Republicans are always in favor of tort reform. Without regulations or proper enforcement of regulations by underfunded government agencies, the only recourse to bring a problematic business or polluter in line is the judicial system. While frivolous suits abound, there are way more very serious attempts to hold bad citizens and corporations responsible for the terrible things they do to their workers, the environment and their customers. A successful lawsuit can be the end of a business, especially before it gets big enough to afford lobbyists.
That brings us to the next point. While both parties are guilty of rewarding their donors with favors (it is estimated that donating to and lobbying politicians and political parties is one of the most lucrative investments, with a return of 100:1 on most efforts through changes in policies, especially tax protections and loopholes, avoiding regulations, and protections from imports), Republicans are notoriously susceptible to lobbying from businesses and the influences of very conservative business groups like the U.S. Chamber of Commerce, which is almost always on the side of businesses small and large.
Finally, Republicans can hardly be bothered about the poor.

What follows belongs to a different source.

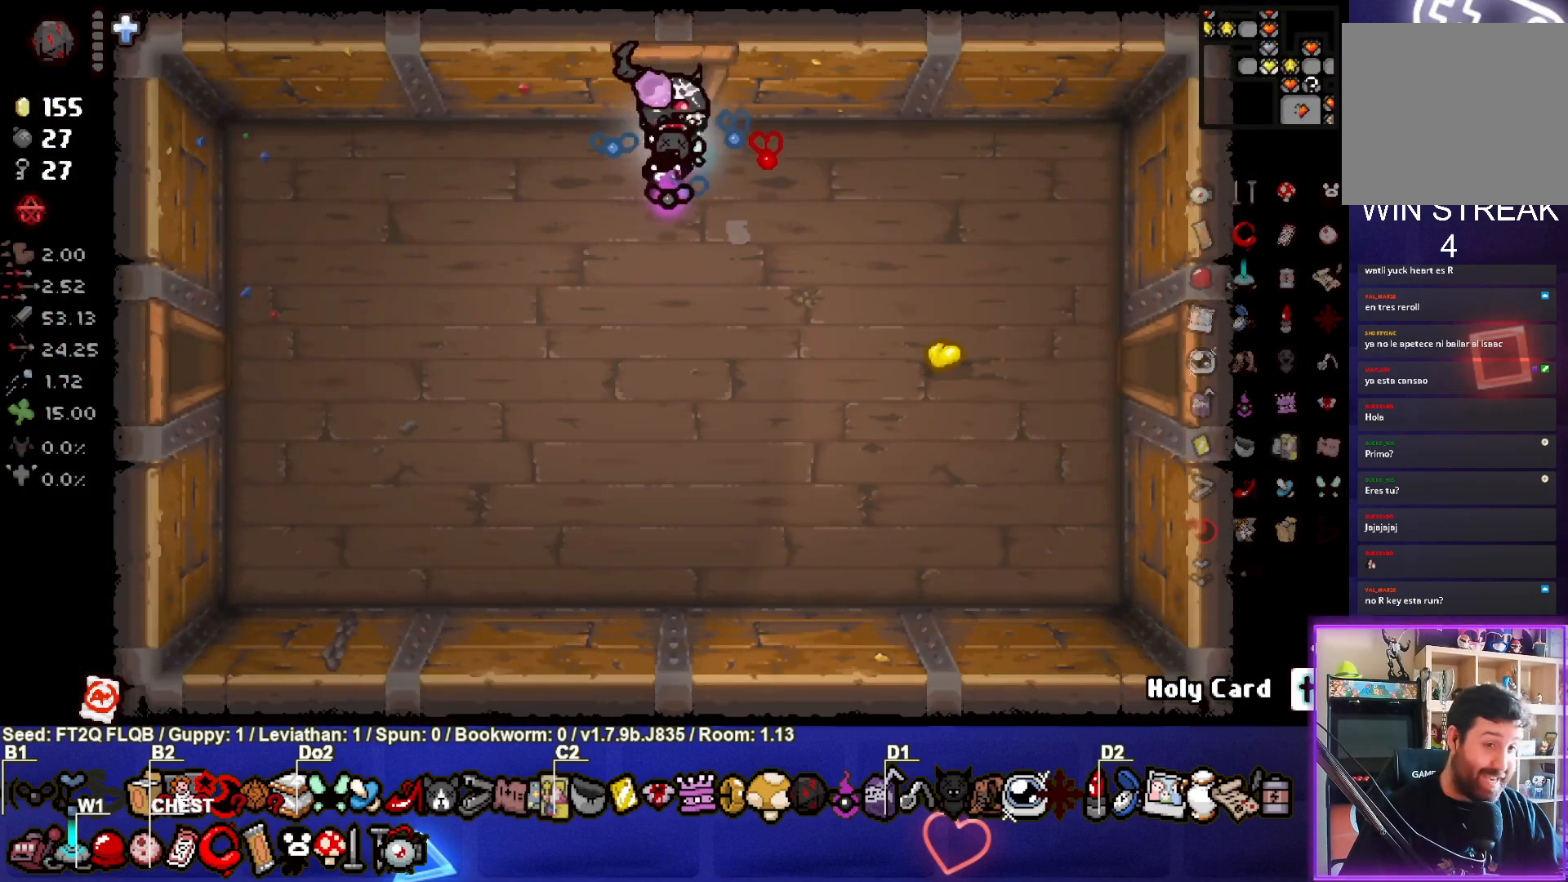
{"buttons": [], "left_stick": "down-right", "events": [[17, "left_stick", "down-right"]]}
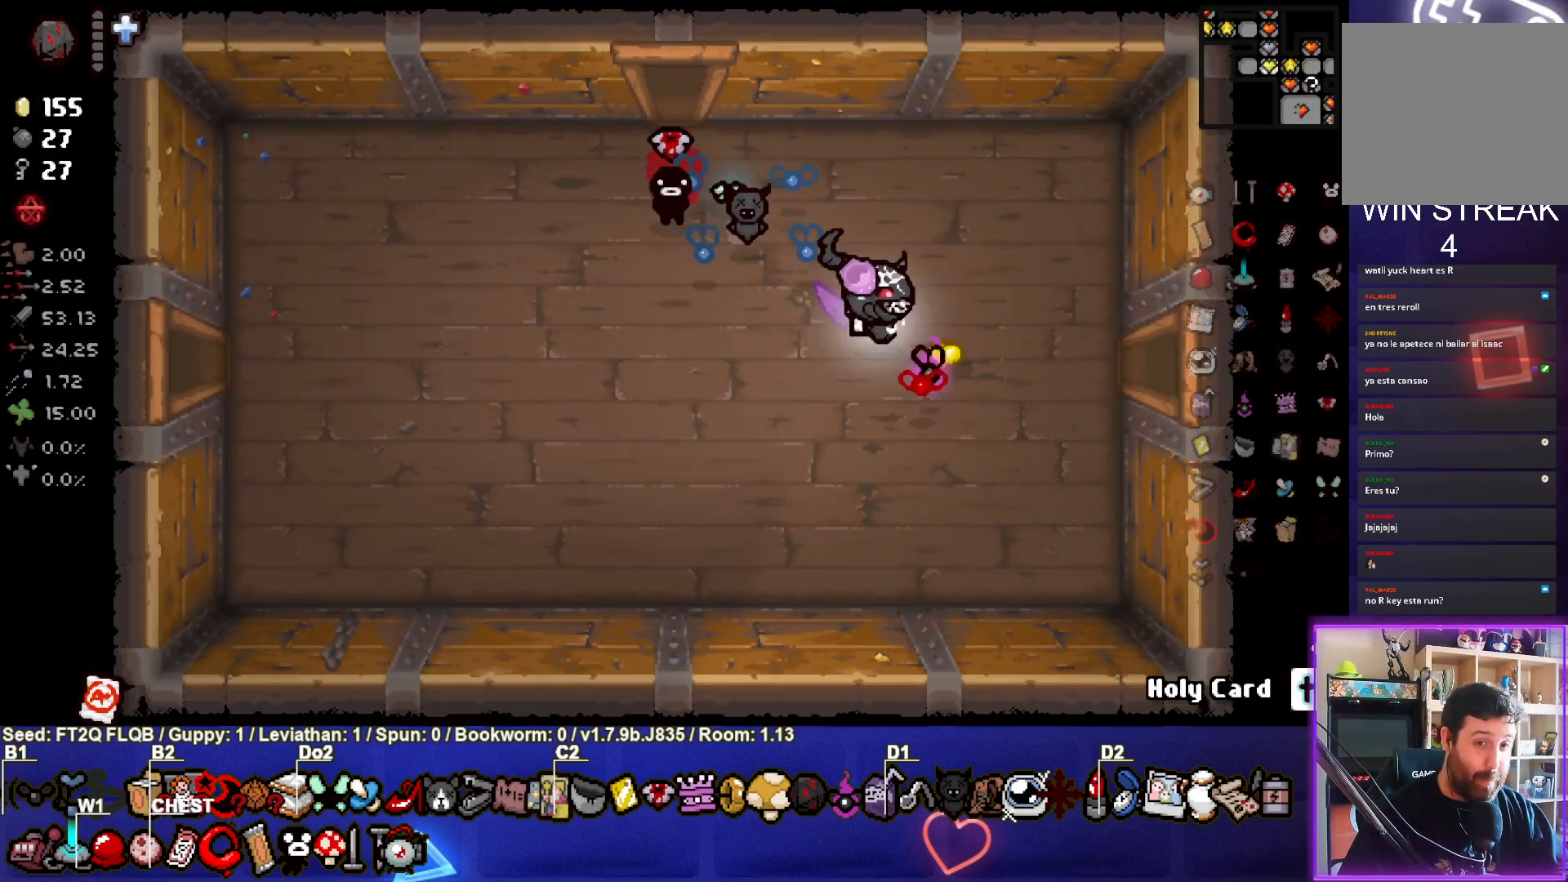
{"buttons": [], "left_stick": "right", "events": [[33, "left_stick", "right"]]}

Sure, an individual case will touch their heart strings, and they tend to donate to charities (primarily their churches) and rely on them to care for the poor and hungry, but the mass of people in poverty is much easier for them to ignore as Republicans are almost uniformly right wing authoritarians, people who share certain thought patterns and beliefs (it is not technically a personality type, but it is easily tested for - see Bob Altemeyer's research - and reference my short but thorough essay about them a few articles down in this website). Among these patterns and beliefs is a lack of concern for inequality and a fear of people different than them. They actually prefer inequality in most cases, with the most glaring recent example the struggle of Republicans to keep any form of universal health care from passing. Even the bill that passed, which was basically a handout to the insurance and pharmaceutical industries, both big Republican donors, was a massive affront to the Republicans because it helped people who otherwise couldn't afford it get access to health insurance, something they felt should be a reward for being a good, obedient, hardworking citizen who supported Republican interests rather than a human right.

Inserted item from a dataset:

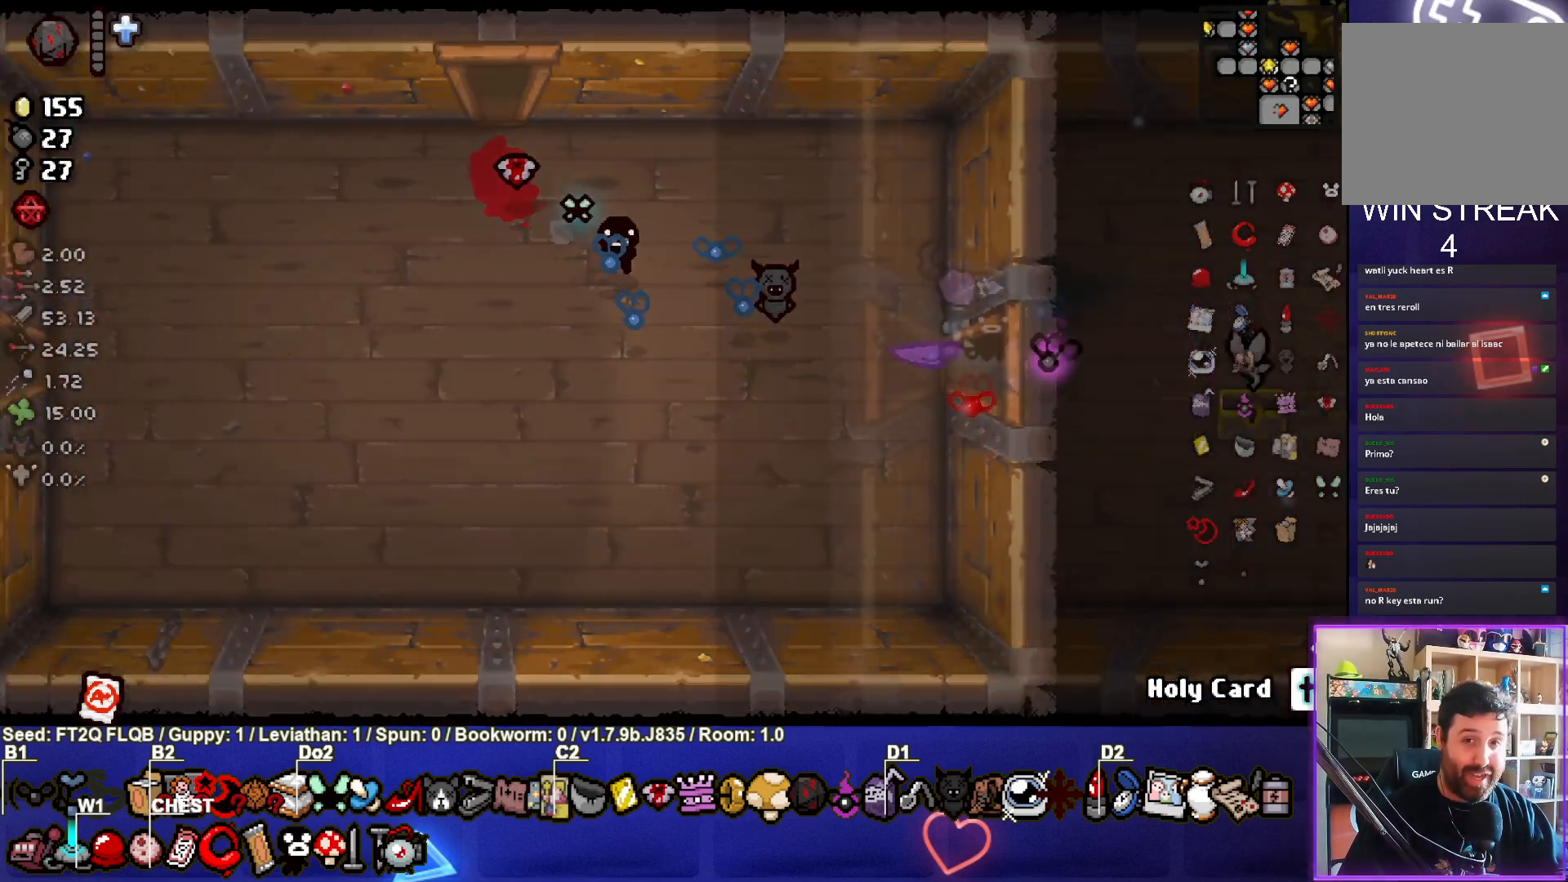
{"buttons": [], "left_stick": "right", "events": [[17, "left_stick", "center"], [400, "left_stick", "right"]]}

So, The Republican party has as its backbone policies on economics keeping a large segment of the population poorly educated, poorly compensated, working in potentially dangerous and difficult settings for businesses and employers who don't have to worry about their effects on the environment or safety, and having the government do as little as possible to help them advance or even survive, all in order to maximize profits for business owners and the management class. That is what it means to be "pro-business" in the U.S.A. in 2016. Policies like these make people angry. The smart and well-informed will gravitate to someone like Bernie Sanders, who points all this out and wants the system changed, and the less well-informed and authoritarian will gravitate to someone who places the blame on someone else, like undocumented immigrants, President Obama, and maybe even the Jews.